Raw data below:

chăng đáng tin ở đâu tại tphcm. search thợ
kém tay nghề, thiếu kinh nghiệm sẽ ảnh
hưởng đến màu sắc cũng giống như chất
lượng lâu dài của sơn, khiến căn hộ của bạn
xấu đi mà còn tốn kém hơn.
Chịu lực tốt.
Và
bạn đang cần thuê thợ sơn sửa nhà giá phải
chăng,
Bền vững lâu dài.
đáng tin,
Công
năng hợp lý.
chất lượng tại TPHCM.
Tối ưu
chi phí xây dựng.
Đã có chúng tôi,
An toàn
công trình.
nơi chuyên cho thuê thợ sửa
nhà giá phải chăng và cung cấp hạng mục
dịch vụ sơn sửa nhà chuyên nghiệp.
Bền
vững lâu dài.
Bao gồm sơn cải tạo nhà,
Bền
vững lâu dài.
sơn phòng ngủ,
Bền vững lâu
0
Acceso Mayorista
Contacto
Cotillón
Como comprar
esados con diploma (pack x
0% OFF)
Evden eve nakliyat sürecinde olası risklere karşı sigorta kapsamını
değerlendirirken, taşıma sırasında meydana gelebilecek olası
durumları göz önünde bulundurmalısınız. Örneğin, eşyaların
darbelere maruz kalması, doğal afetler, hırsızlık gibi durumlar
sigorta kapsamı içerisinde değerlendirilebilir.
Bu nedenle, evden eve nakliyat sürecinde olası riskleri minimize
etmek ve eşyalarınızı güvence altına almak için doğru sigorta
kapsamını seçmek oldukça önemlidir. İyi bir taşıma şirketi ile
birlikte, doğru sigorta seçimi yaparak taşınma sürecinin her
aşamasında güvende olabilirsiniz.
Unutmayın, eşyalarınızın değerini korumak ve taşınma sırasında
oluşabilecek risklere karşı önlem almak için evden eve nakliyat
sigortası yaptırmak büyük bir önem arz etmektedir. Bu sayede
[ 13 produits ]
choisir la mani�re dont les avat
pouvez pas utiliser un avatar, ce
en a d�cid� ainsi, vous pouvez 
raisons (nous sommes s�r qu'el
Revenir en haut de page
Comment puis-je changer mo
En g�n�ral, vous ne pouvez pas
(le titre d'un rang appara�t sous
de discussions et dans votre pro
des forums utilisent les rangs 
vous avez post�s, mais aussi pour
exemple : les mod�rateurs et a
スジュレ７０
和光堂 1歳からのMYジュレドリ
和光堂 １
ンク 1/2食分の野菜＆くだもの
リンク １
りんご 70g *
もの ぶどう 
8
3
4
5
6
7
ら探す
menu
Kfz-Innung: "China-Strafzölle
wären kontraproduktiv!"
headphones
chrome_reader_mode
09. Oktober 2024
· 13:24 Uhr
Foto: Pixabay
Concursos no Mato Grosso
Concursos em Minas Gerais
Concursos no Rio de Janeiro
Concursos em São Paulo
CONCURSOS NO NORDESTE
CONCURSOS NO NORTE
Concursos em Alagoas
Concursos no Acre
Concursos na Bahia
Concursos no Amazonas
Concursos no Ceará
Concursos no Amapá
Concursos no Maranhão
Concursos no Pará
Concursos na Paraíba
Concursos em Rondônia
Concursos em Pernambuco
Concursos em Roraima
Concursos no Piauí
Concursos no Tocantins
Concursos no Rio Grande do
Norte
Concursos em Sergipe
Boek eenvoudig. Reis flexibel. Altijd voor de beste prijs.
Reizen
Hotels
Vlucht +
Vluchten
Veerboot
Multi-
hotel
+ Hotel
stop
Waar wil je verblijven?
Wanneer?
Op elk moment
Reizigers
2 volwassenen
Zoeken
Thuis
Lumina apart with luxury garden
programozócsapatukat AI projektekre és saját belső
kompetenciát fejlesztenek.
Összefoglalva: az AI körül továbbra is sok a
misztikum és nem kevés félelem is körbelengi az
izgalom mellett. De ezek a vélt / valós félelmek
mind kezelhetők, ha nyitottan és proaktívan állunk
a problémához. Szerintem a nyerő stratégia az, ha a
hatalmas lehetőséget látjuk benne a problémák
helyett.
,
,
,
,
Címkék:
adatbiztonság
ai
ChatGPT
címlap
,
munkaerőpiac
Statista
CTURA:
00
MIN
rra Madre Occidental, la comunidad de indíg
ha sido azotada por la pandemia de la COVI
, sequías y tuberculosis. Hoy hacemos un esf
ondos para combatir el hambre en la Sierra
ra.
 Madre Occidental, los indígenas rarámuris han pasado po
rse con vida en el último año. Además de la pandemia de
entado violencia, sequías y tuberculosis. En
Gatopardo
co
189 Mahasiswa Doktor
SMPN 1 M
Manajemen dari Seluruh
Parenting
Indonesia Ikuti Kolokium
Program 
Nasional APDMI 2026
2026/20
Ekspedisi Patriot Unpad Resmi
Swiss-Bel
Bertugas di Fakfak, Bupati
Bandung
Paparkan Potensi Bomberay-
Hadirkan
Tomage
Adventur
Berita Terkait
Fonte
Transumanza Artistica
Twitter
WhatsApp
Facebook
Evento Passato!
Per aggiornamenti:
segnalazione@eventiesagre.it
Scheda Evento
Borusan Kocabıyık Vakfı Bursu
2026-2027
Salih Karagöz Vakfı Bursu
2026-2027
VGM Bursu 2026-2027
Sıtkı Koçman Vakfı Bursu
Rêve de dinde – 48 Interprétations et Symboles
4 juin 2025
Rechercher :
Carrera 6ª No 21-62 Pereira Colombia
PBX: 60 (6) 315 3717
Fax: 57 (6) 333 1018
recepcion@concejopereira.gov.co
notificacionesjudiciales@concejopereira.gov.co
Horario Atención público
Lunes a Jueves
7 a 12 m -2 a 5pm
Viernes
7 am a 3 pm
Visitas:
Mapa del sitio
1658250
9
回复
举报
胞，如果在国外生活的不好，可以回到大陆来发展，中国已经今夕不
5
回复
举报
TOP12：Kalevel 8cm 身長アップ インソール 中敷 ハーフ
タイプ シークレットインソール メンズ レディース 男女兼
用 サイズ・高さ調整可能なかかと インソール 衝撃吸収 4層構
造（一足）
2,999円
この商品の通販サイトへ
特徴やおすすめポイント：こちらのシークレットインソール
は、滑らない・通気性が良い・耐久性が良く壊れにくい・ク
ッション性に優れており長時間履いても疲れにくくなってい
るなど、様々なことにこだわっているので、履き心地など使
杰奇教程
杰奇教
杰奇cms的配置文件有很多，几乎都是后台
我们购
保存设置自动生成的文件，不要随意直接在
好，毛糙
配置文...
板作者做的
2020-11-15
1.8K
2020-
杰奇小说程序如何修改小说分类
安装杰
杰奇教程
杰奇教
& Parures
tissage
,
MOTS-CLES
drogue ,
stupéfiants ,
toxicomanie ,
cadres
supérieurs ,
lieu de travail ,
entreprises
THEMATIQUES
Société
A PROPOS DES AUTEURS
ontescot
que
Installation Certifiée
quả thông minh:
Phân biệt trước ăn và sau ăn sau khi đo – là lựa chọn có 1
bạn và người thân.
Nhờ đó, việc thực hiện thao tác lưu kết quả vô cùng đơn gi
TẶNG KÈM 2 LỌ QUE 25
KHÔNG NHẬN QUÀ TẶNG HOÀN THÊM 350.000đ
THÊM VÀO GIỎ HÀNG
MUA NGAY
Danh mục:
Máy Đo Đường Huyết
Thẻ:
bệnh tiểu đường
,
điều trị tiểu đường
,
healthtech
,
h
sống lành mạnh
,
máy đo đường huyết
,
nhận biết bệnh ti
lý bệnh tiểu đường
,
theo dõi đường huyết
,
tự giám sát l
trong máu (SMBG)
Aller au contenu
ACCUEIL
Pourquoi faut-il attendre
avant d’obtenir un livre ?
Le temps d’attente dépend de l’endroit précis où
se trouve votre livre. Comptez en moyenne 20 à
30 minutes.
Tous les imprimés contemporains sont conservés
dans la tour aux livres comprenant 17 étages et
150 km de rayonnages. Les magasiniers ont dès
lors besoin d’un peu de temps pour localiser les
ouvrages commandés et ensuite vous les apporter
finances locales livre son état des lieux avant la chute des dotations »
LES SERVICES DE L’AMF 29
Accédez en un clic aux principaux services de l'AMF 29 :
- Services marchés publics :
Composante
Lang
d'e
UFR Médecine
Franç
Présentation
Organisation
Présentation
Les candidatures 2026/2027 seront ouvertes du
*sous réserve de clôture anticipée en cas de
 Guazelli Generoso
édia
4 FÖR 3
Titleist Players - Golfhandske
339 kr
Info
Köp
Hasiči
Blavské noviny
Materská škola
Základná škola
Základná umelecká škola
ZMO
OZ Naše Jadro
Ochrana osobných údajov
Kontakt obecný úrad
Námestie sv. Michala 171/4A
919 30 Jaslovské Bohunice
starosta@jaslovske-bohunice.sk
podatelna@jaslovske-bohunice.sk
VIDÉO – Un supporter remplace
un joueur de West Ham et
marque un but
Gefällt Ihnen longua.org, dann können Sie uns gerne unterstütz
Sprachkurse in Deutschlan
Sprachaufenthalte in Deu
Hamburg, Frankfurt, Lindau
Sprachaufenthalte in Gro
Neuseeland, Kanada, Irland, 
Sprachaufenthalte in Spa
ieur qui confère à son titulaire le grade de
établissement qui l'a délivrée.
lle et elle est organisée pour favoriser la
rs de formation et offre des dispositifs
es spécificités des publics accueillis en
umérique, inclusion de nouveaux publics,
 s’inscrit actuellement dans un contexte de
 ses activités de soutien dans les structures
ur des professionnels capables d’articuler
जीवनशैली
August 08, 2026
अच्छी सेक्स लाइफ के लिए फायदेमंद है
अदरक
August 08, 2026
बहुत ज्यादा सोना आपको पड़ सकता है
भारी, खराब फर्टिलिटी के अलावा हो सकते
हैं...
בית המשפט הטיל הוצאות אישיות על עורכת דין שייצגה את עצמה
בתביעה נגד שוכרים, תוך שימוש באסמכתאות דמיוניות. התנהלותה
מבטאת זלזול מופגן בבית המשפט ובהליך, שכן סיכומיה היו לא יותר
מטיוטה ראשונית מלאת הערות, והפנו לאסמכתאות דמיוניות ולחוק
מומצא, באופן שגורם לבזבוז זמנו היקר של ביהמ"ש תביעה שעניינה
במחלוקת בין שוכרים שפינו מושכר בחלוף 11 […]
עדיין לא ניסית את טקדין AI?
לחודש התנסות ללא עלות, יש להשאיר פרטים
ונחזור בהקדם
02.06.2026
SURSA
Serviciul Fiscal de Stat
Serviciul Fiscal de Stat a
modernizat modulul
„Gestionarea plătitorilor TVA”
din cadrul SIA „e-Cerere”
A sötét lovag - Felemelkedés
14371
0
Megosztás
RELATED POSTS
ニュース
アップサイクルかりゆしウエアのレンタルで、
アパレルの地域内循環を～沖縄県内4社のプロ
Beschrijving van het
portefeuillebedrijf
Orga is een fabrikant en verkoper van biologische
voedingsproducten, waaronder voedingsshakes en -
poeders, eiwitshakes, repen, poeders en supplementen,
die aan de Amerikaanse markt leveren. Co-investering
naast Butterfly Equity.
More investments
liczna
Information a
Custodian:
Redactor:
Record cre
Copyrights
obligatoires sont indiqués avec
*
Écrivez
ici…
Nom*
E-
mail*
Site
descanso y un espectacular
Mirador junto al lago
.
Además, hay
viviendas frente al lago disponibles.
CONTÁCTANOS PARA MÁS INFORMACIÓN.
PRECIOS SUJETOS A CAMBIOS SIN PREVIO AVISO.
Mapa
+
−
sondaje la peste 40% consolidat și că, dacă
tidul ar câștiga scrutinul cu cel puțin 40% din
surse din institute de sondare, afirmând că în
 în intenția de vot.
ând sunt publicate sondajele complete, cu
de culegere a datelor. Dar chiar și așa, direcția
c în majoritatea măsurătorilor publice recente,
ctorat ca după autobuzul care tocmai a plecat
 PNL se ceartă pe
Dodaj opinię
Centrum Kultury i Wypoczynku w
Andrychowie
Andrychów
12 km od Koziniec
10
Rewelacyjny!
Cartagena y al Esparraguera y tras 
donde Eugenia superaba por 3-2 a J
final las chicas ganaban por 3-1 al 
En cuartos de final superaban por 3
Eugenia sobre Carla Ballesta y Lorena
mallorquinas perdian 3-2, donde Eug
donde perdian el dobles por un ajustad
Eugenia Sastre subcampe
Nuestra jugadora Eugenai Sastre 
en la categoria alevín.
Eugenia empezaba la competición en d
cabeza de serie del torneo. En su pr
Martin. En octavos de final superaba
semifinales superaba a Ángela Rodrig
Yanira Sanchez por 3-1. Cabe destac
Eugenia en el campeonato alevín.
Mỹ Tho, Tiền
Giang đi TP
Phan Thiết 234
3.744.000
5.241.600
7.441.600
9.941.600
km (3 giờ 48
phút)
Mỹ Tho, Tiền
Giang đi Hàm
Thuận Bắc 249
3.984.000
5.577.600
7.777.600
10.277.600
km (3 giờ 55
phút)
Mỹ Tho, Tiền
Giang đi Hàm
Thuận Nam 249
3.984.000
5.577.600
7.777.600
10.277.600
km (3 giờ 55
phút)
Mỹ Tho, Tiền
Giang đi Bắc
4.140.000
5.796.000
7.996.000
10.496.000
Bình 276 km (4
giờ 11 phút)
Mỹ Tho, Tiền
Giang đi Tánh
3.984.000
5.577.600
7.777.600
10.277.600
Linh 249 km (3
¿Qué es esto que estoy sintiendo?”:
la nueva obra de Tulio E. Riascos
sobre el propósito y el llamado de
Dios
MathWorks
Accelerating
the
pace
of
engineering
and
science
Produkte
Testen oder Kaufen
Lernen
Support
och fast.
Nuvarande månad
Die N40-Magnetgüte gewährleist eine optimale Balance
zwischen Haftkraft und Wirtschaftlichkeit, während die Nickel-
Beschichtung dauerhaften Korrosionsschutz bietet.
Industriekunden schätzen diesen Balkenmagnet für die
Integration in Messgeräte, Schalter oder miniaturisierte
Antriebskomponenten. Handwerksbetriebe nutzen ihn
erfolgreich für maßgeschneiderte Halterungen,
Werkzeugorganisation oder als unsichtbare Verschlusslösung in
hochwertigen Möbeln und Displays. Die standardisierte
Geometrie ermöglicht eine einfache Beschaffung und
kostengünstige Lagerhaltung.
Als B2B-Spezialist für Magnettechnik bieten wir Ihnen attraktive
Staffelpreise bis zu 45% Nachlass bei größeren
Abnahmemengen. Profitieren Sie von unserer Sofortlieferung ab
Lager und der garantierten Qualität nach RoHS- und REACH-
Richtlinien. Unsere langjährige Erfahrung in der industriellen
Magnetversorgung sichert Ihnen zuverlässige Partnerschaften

End of Raw data.

Required work:
Format the records above as a numbered list, from their first line through the line containing "kapsamını seçmek oldukça", and leave out any blank lines.

Exercise output:
1. chăng đáng tin ở đâu tại tphcm. search thợ
2. kém tay nghề, thiếu kinh nghiệm sẽ ảnh
3. hưởng đến màu sắc cũng giống như chất
4. lượng lâu dài của sơn, khiến căn hộ của bạn
5. xấu đi mà còn tốn kém hơn.
6. Chịu lực tốt.
7. Và
8. bạn đang cần thuê thợ sơn sửa nhà giá phải
9. chăng,
10. Bền vững lâu dài.
11. đáng tin,
12. Công
13. năng hợp lý.
14. chất lượng tại TPHCM.
15. Tối ưu
16. chi phí xây dựng.
17. Đã có chúng tôi,
18. An toàn
19. công trình.
20. nơi chuyên cho thuê thợ sửa
21. nhà giá phải chăng và cung cấp hạng mục
22. dịch vụ sơn sửa nhà chuyên nghiệp.
23. Bền
24. vững lâu dài.
25. Bao gồm sơn cải tạo nhà,
26. Bền
27. vững lâu dài.
28. sơn phòng ngủ,
29. Bền vững lâu
30. 0
31. Acceso Mayorista
32. Contacto
33. Cotillón
34. Como comprar
35. esados con diploma (pack x
36. 0% OFF)
37. Evden eve nakliyat sürecinde olası risklere karşı sigorta kapsamını
38. değerlendirirken, taşıma sırasında meydana gelebilecek olası
39. durumları göz önünde bulundurmalısınız. Örneğin, eşyaların
40. darbelere maruz kalması, doğal afetler, hırsızlık gibi durumlar
41. sigorta kapsamı içerisinde değerlendirilebilir.
42. Bu nedenle, evden eve nakliyat sürecinde olası riskleri minimize
43. etmek ve eşyalarınızı güvence altına almak için doğru sigorta
44. kapsamını seçmek oldukça önemlidir. İyi bir taşıma şirketi ile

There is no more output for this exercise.